WORK ITEM: According to the text on the novel Warriors of God, what is the name of the Hussite military group that Reynevan joins?

EXCERPTED TEXT:

==*==

Warriors of God
- Author: Andrzej Sapkowski
- Original title: Boży bojownicy
- Translator: David French
- Language: Polish
- Series: Hussite Trilogy
- Genre: Historical fantasy
- Published: 2004 (superNOWA) (Polish); 2021 (Orbit) (English);
- Publication place: Poland
- Pages: 656 (UK/US)
- ISBN: 978-0-316-42371-7
- Preceded by: The Tower of Fools
- Followed by: Light Perpetual

= Warriors of God =

2004 novel by Andrzej Sapkowski

Warriors of God (Boży bojownicy) is a historical novel with fantasy elements, written by Andrzej Sapkowski. It is the sequel to Narrenturm in the Hussite Trilogy. Its events take place in Bohemia and Silesia, during the time of Hussite Wars.

== Plot ==
The plot of the book Warriors of God follows the previous part of Sapkowski's trilogy, Narrenturm. Reinmar of Bielawa (known as Reynevan) after his escape from Silesia joined the Czech Hussites and became a member of the Hussite military group called the "Warriors of God".

==*==

DATA:
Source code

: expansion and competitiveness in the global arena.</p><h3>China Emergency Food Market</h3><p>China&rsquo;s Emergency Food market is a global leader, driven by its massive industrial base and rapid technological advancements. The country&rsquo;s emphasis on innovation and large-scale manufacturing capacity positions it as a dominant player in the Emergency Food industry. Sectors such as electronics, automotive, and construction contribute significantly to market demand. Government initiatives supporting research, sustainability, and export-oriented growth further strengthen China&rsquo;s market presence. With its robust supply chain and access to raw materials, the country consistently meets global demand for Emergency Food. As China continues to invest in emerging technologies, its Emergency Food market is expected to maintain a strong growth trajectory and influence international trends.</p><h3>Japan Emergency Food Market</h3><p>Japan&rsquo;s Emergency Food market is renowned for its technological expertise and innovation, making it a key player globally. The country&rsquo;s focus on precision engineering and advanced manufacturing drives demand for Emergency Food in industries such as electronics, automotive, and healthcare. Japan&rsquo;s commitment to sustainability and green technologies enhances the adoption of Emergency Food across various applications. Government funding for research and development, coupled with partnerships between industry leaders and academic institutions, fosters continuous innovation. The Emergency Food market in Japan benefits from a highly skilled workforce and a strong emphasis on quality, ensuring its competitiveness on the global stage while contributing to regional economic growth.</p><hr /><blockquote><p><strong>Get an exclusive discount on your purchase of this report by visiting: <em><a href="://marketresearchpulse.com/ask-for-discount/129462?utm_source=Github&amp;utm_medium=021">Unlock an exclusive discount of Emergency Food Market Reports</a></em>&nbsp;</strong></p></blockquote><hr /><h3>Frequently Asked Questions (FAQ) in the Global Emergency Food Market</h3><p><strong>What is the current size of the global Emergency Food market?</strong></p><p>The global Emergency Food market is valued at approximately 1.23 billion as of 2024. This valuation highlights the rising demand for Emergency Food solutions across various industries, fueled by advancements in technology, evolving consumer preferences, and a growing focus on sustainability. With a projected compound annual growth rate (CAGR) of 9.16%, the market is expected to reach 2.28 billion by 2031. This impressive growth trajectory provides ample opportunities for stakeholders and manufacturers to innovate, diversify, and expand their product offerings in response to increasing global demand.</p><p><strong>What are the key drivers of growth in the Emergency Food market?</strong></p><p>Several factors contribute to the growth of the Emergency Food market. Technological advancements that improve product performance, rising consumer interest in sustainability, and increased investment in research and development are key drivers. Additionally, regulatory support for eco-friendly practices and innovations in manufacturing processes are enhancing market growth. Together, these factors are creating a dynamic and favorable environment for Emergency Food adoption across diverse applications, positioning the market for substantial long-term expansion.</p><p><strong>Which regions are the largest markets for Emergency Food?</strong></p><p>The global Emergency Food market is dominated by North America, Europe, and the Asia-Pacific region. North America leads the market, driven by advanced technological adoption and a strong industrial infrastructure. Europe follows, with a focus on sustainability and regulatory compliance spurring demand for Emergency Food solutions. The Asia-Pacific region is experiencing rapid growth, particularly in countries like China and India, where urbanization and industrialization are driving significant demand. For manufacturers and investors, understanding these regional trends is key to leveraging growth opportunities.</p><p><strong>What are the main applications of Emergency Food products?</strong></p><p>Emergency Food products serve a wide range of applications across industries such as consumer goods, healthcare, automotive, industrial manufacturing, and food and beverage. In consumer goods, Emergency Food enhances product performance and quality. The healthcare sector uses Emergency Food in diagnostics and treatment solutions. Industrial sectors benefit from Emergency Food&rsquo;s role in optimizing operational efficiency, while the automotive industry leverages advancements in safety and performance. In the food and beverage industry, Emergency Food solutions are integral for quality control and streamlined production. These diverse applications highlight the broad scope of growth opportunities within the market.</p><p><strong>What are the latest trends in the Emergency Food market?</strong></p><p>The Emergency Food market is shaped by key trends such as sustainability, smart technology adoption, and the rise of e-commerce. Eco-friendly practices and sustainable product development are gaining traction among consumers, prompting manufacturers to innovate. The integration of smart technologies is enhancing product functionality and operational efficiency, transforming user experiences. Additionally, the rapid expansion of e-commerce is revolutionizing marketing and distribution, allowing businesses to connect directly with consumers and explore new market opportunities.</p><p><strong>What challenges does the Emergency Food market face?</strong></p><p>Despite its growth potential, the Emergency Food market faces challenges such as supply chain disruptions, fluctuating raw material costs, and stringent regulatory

==*==

REPLY TO THE TASK: The "Warriors of God".